**Work request**
How many lines in the records below contain the word "casas"? Give only the number.

**Supplied data**
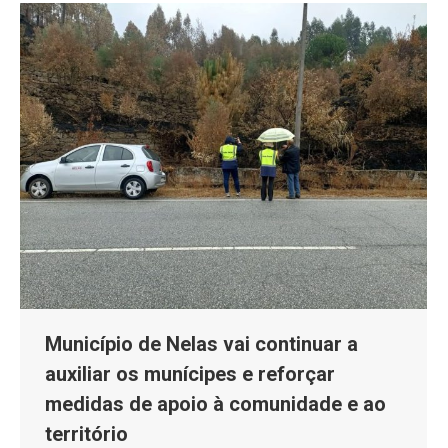
Município de Nelas vai continuar a
auxiliar os munícipes e reforçar
medidas de apoio à comunidade e ao
território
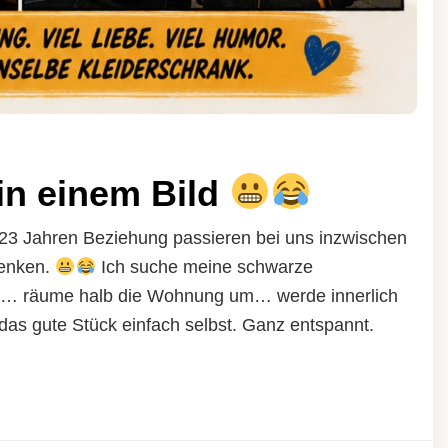
in einem Bild
3 Jahren Beziehung passieren bei uns inzwischen
denken.
Ich suche meine schwarze
s… räume halb die Wohnung um… werde innerlich
das gute Stück einfach selbst. Ganz entspannt.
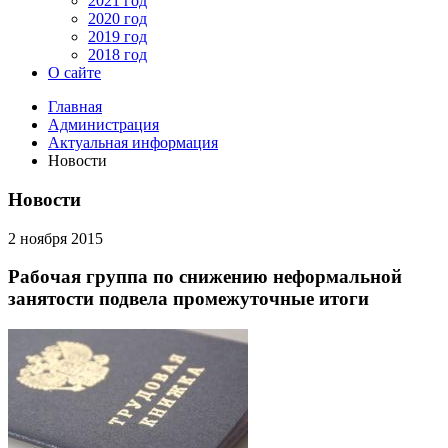
2021 год
2020 год
2019 год
2018 год
О сайте
Главная
Администрация
Актуальная информация
Новости
Новости
2 ноября 2015
Рабочая группа по снижению неформальной
занятости подвела промежуточные итоги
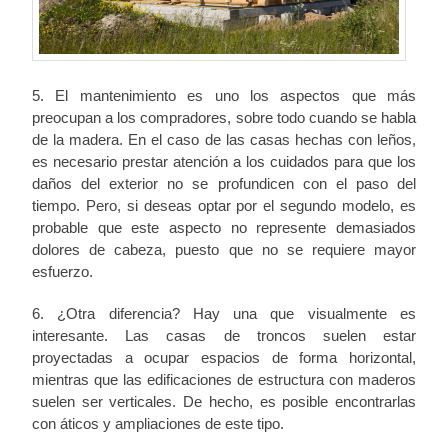
5. El mantenimiento es uno los aspectos que más
preocupan a los compradores, sobre todo cuando se habla
de la madera. En el caso de las casas hechas con leños,
es necesario prestar atención a los cuidados para que los
daños del exterior no se profundicen con el paso del
tiempo. Pero, si deseas optar por el segundo modelo, es
probable que este aspecto no represente demasiados
dolores de cabeza, puesto que no se requiere mayor
esfuerzo.
6. ¿Otra diferencia? Hay una que visualmente es
interesante. Las casas de troncos suelen estar
proyectadas a ocupar espacios de forma horizontal,
mientras que las edificaciones de estructura con maderos
suelen ser verticales. De hecho, es posible encontrarlas
con áticos y ampliaciones de este tipo.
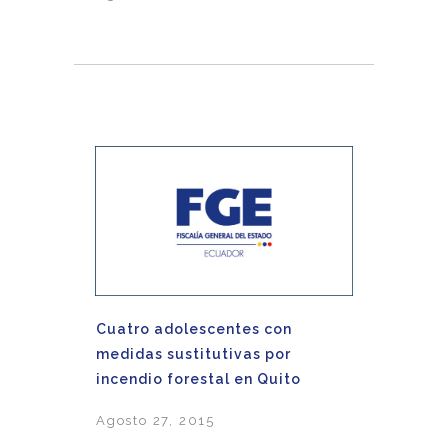
Cuatro adolescentes con
medidas sustitutivas por
incendio forestal en Quito
Agosto 27, 2015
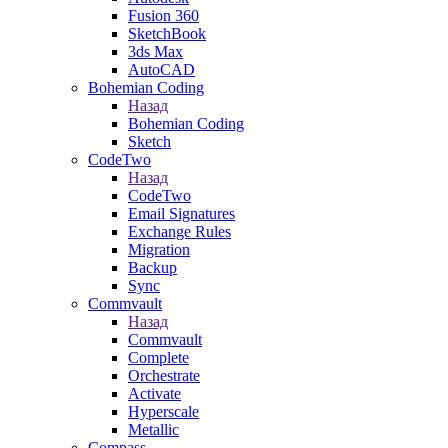
Fusion 360
SketchBook
3ds Max
AutoCAD
Bohemian Coding
Назад
Bohemian Coding
Sketch
CodeTwo
Назад
CodeTwo
Email Signatures
Exchange Rules
Migration
Backup
Sync
Commvault
Назад
Commvault
Complete
Orchestrate
Activate
Hyperscale
Metallic
Compass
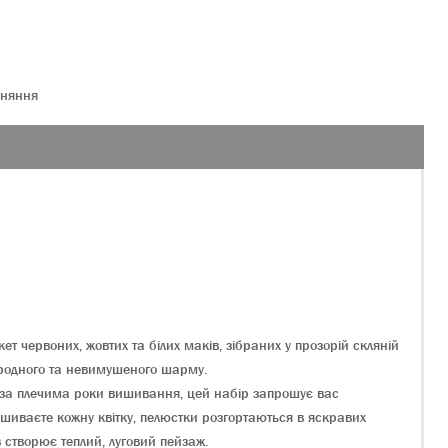
вняння
 червоних, жовтих та білих маків, зібраних у прозорій скляній
иродного та невимушеного шарму.
те за плечима роки вишивання, цей набір запрошує вас
шиваєте кожну квітку, пелюстки розгортаються в яскравих
ів створює теплий, луговий пейзаж.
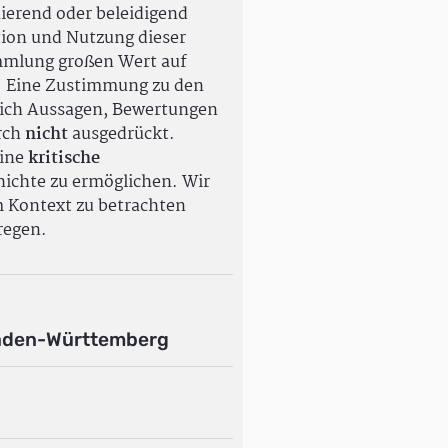
ierend oder beleidigend
tion und Nutzung dieser
ammlung großen Wert auf
. Eine Zustimmung zu den
ßlich Aussagen, Bewertungen
rch
nicht
ausgedrückt.
eine
kritische
ichte zu ermöglichen. Wir
m Kontext zu betrachten
regen.
aden-Württemberg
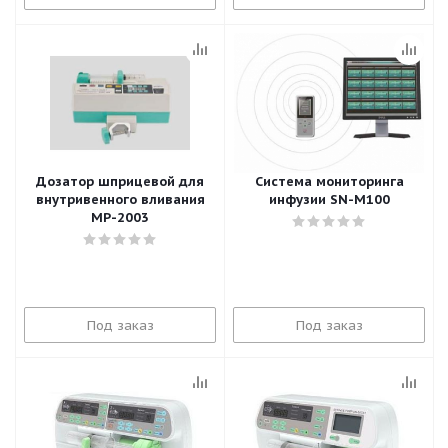
Дозатор шприцевой для
Система мониторинга
внутривенного вливания
инфузии SN-M100
МР-2003
Под заказ
Под заказ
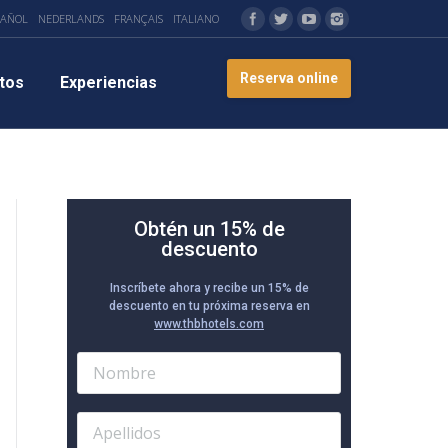
PAÑOL
NEDERLANDS
FRANÇAIS
ITALIANO
Reserva online
tos
Experiencias
Obtén un 15% de
descuento
Inscríbete ahora y recibe un 15% de
descuento en tu próxima reserva en
www.thbhotels.com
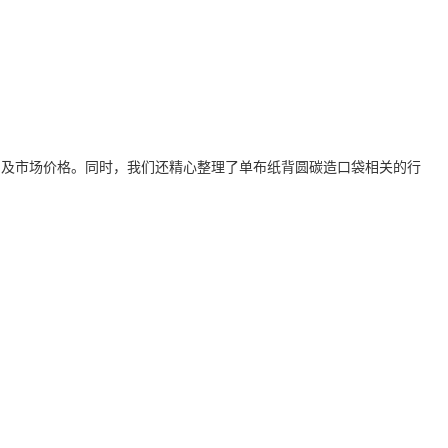
闻及市场价格。同时，我们还精心整理了
单布纸背圆碳造口袋
相关的行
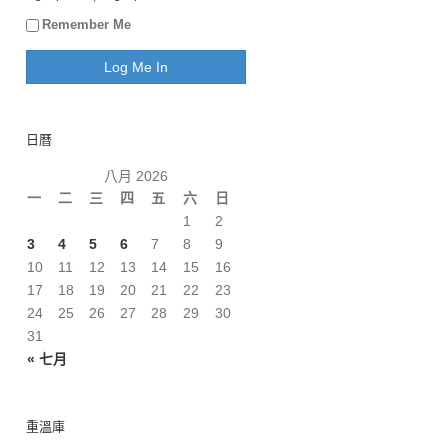
Remember Me
日曆
八月 2026
一
二
三
四
五
六
日
1
2
3
4
5
6
7
8
9
10
11
12
13
14
15
16
17
18
19
20
21
22
23
24
25
26
27
28
29
30
31
« 七月
重溫庫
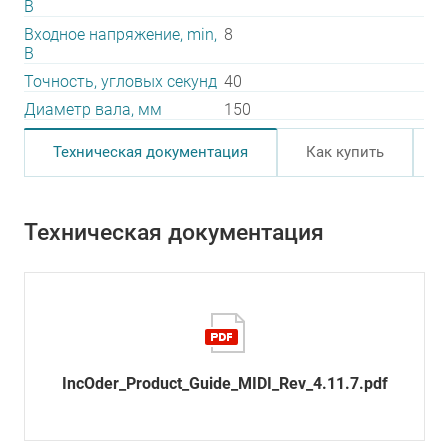
В
Входное напряжение, min,
8
В
Точность, угловых секунд
40
Диаметр вала, мм
150
Техническая документация
Как купить
Техническая документация
IncOder_Product_Guide_MIDI_Rev_4.11.7.pdf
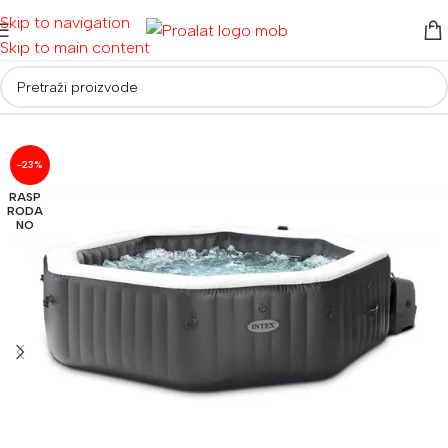
Skip to navigation
Skip to main content
Početna
/
Bazeni
/
Montažni bazeni
-23%
RASP
RODA
NO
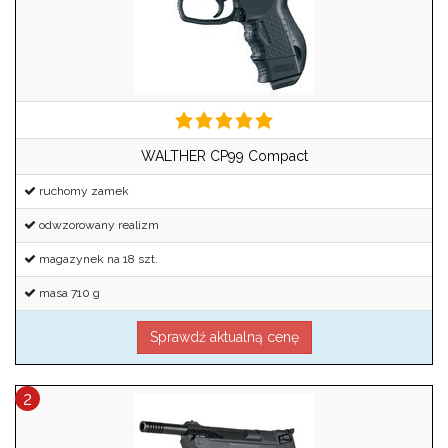
WALTHER CP99 Compact
ruchomy zamek
odwzorowany realizm
magazynek na 18 szt.
masa 710 g
Sprawdź aktualną cenę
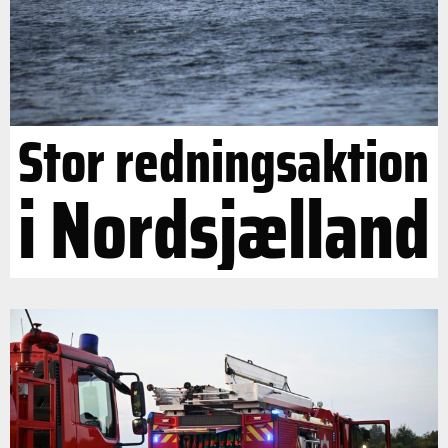
Stor redningsaktion
i Nordsjælland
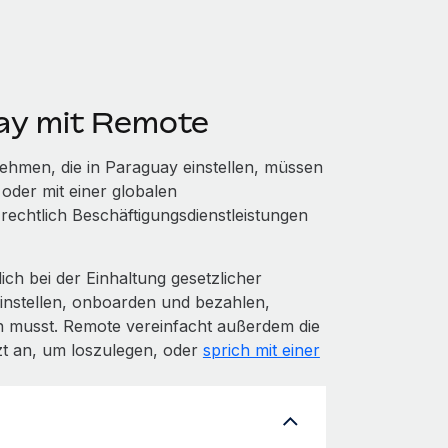
uay mit Remote
nehmen, die in Paraguay einstellen, müssen
 oder mit einer globalen
echtlich Beschäftigungsdienstleistungen
ch bei der Einhaltung gesetzlicher
nstellen, onboarden und bezahlen,
en musst. Remote vereinfacht außerdem die
zt an, um loszulegen, oder
sprich mit einer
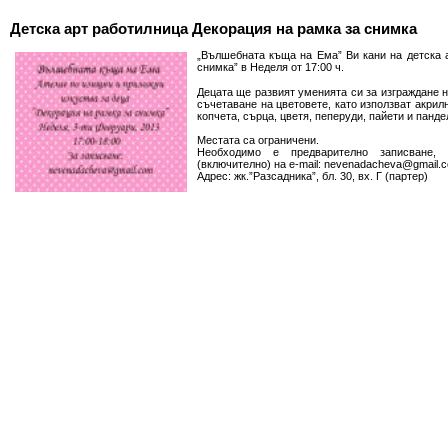
Детска арт работилница Декорация на рамка за снимка
„Вълшебната къща на Ема” Ви кани на детска 
снимка” в Неделя от 17:00 ч.
Децата ще развият уменията си за изграждане 
съчетаване на цветовете, като използват акрил
копчета, сърца, цветя, пеперуди, пайети и панде
Местата са ограничени.
Необходимо е предварително записване,
(включително) на e-mail: nevenadacheva@gmail.
Адрес: жк.”Разсадника”, бл. 30, вх. Г (партер)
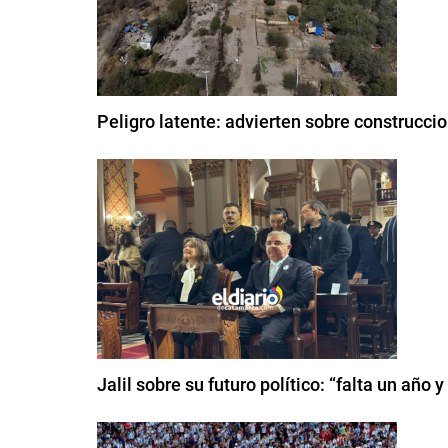
Peligro latente: advierten sobre construcci
Jalil sobre su futuro político: “falta un año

**Worked solution**
2